3. Efficient and Accurate Retrieval Mechanism: RemoteRAG aims to reduce computational overhead by limiting the search range to a smaller subset of potentially relevant documents. The paper rigorously proves that this subset is sufficient to include the top $k$ documents pertinent to the user's query. It also employs homomorphic encryption for secure computation, thereby protecting the user's input query embedding from unnecessary exposition.

Experimental Highlights

The experimental evaluation substantiates RemoteRAG's efficacy across various metrics: privacy preservation, retrieval accuracy, and service efficiency. Remarkably, the proposed system achieves no loss in retrieval accuracy compared to non-private baselines, all while enforcing differentially private guarantees. Communication and computational overheads are kept minimal, demonstrating the service's practicality with only $0.67$ seconds of latency and modest data transmission demands.

For researchers exploring the practical implementation of private RAG systems, the empirical part of this paper serves as an invaluable reference.
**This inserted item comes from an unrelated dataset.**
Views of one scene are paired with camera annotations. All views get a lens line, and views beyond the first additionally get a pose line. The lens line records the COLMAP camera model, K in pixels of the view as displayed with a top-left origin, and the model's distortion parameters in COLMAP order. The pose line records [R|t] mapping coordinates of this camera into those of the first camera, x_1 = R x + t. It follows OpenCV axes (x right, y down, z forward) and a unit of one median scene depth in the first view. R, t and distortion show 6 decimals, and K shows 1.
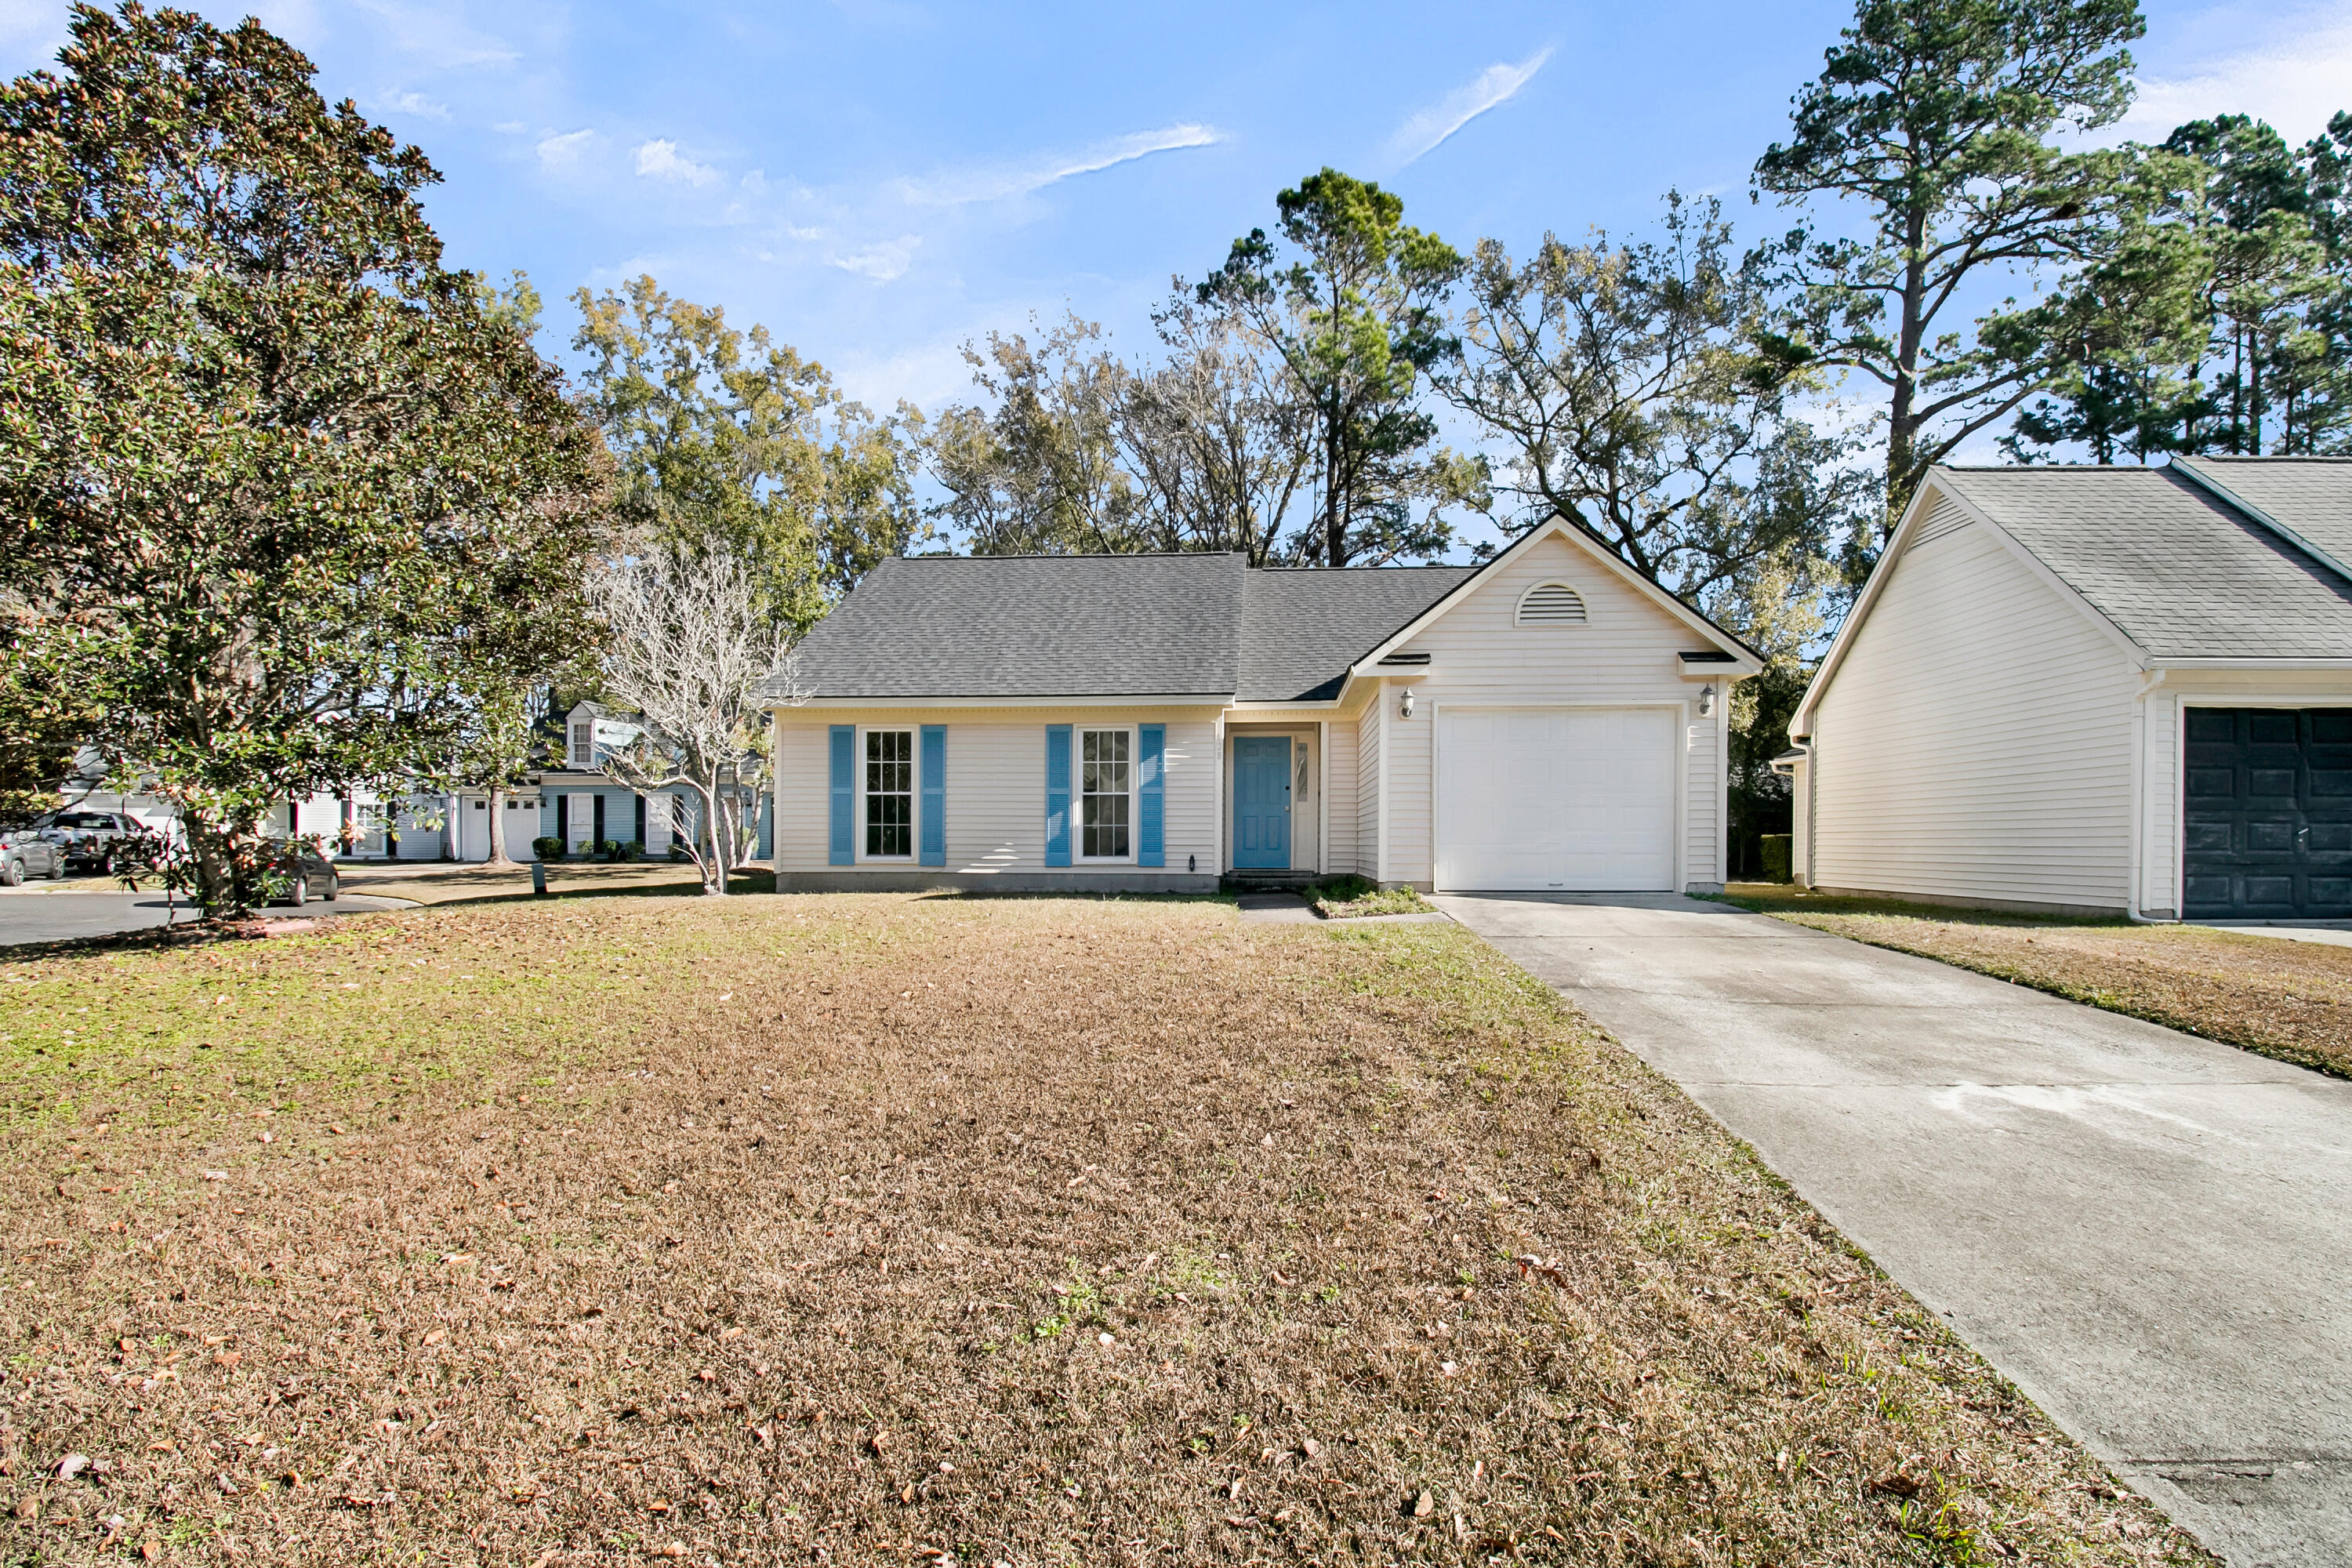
lens RADIAL K [[1135.6, 0, 1187.1], [0, 1135.6, 773.8], [0, 0, 1]] dist [-0.013739, -0.000699]
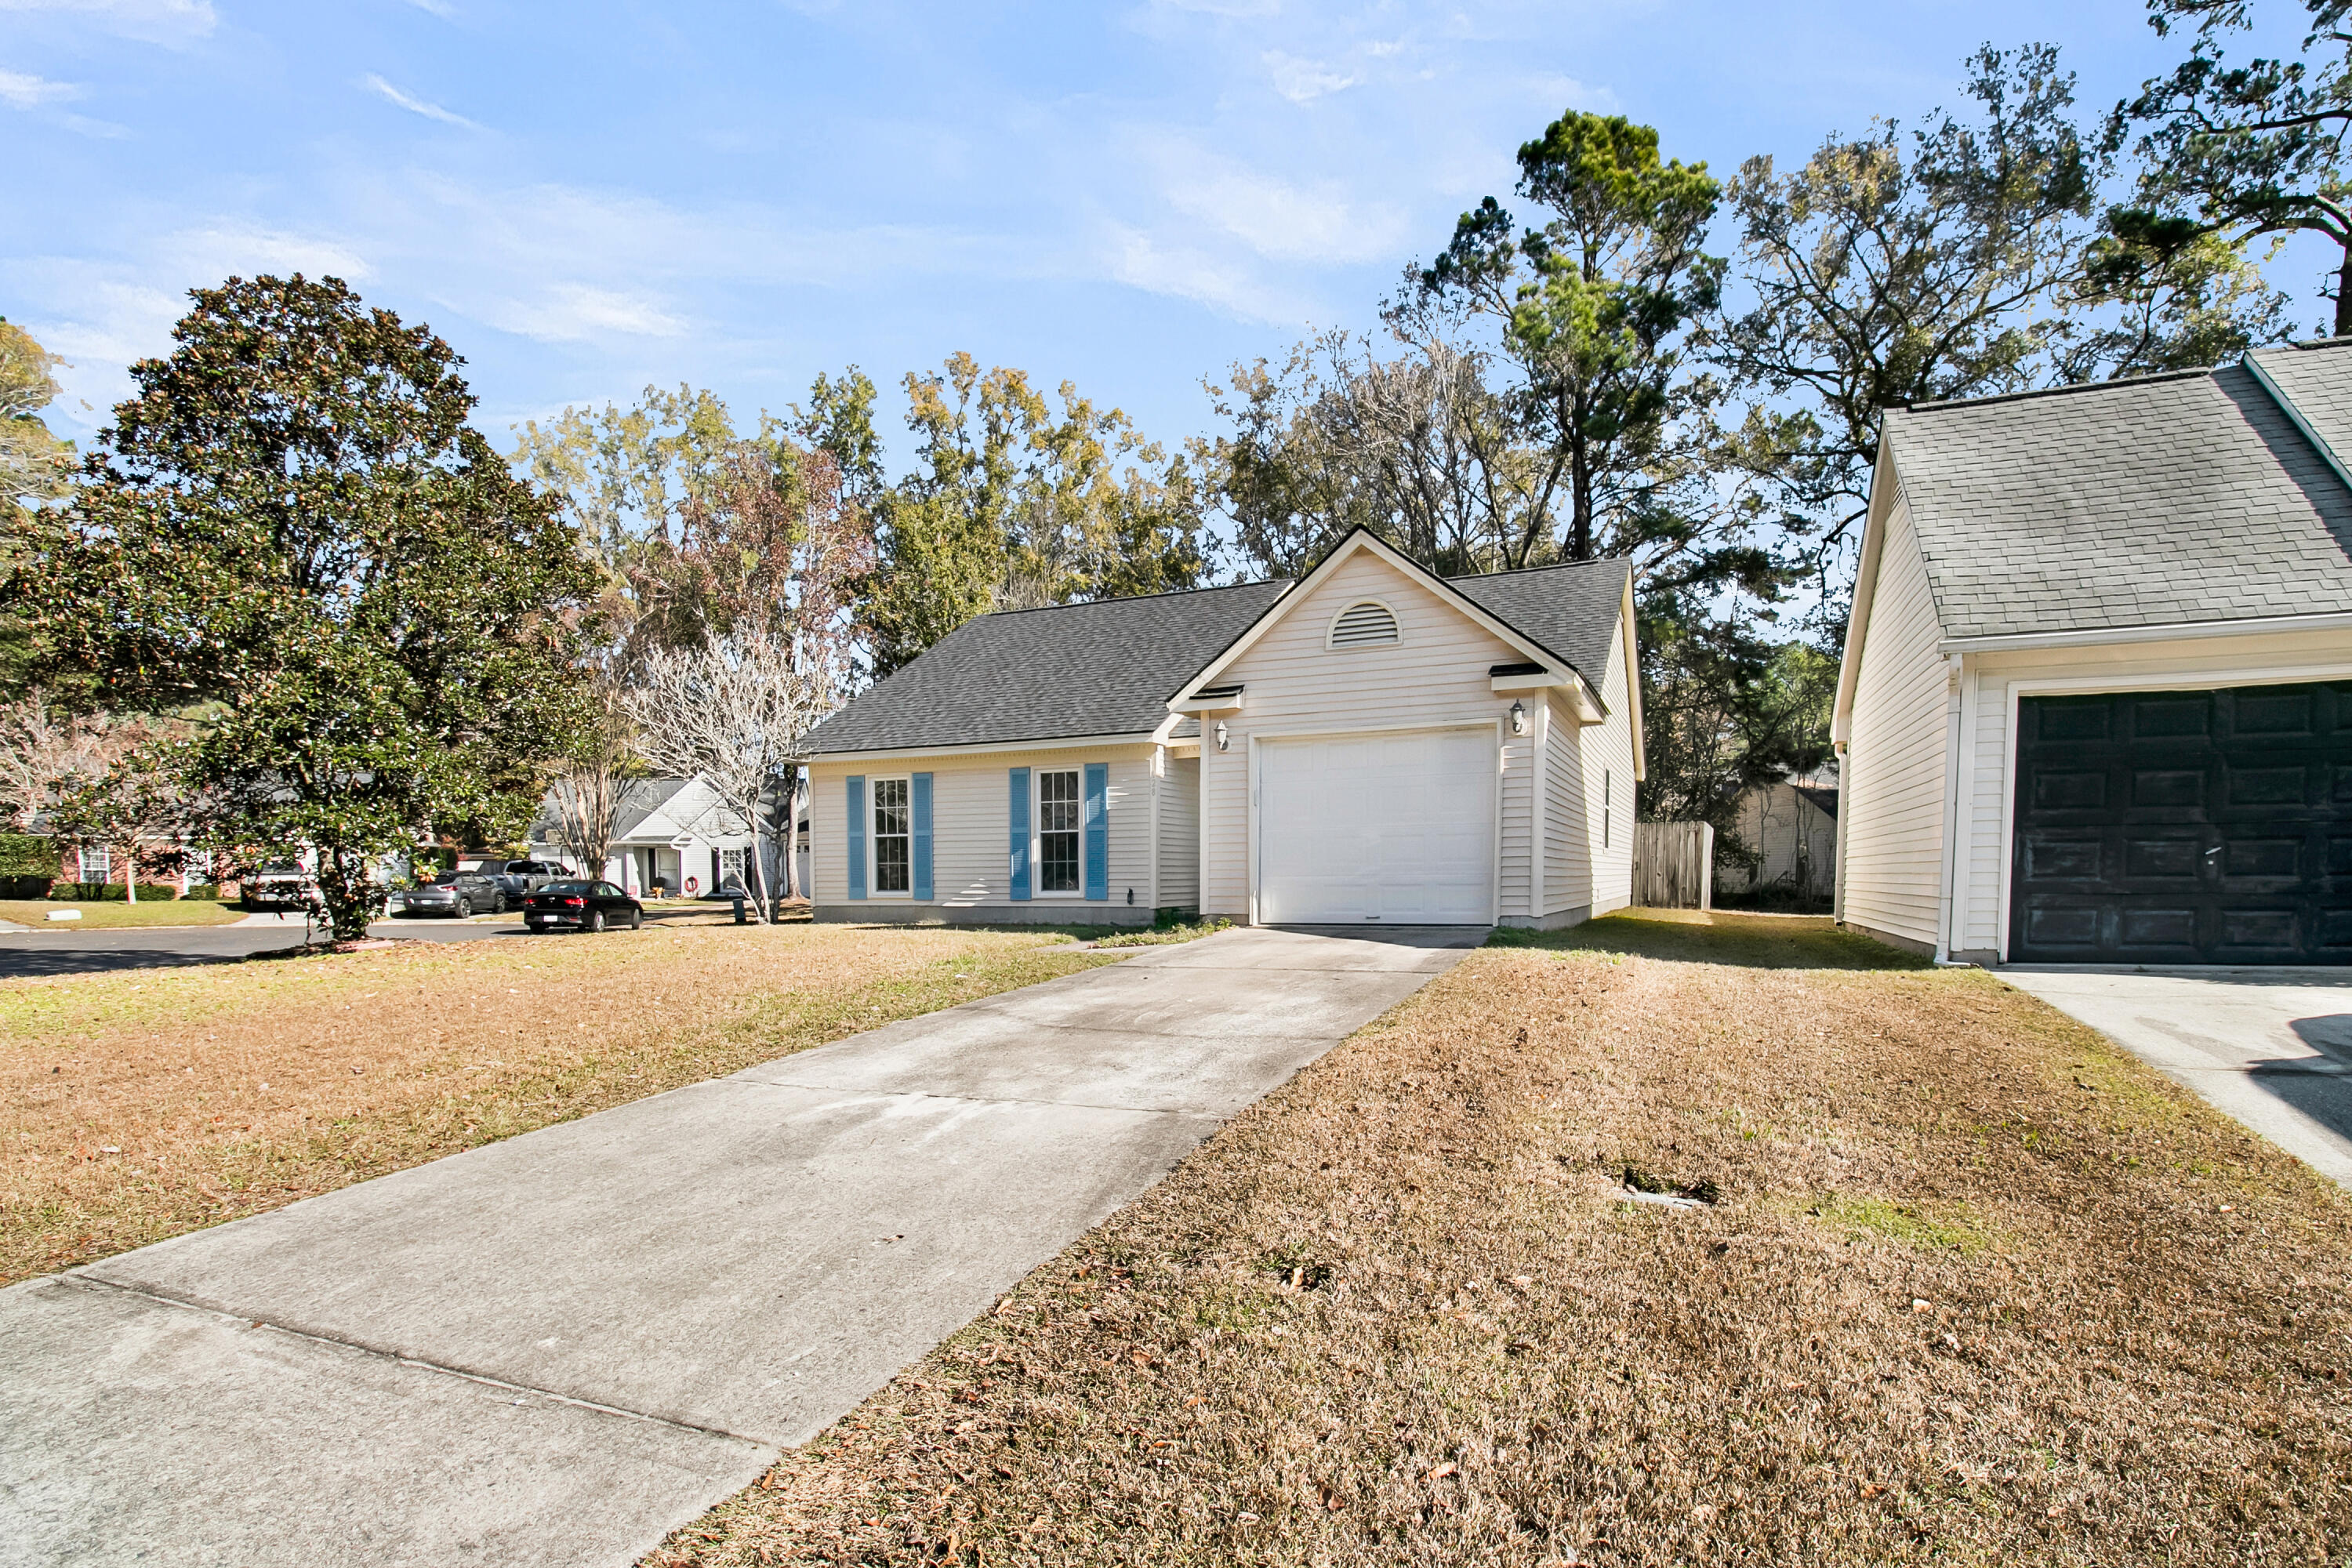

The use of publicly available datasets and existing LLMs like MiniLM, MPNet, and OpenAI's text-embedding models augments reproducibility and broader applicability of the results.

Implications and Future Directions

"RemoteRAG" extends current RAG frameworks by introducing the dimension of privacy-preserving computation, which is crucial for its delegation to third-party cloud services. Theoretical implications include paving pathways for integrating differential privacy principles with embedding-based retrieval, which can be extended to various other AI services requiring external data augmentation.

Practically, the remote model offers insights into constructing data privacy protocols, which can aid organizations dealing with sensitive informations, such as healthcare providers and financial institutions, in deploying AI solutions confidently.

This foundational research on cloud-based privacy can inspire future developments in both RAG optimization and privacy-preserving computations. There remains room for exploration in enhancing the balance between retrieval accuracy and privacy, potentially via adaptive perturbation techniques. Further research could also investigate optimizing homomorphic encryption implementations to decrease computational overhead further, making this approach attractive for real-time AI applications.

In summary, "RemoteRAG: A Privacy-Preserving LLM Cloud RAG Service" provides a robust methodological framework and an effective practical solution that addresses the privacy concerns associated with leveraging RAG in LLMs. This paper is an insightful addition to the ongoing research on privacy-preserving AI, and it sets the stage for future investigations in this domain.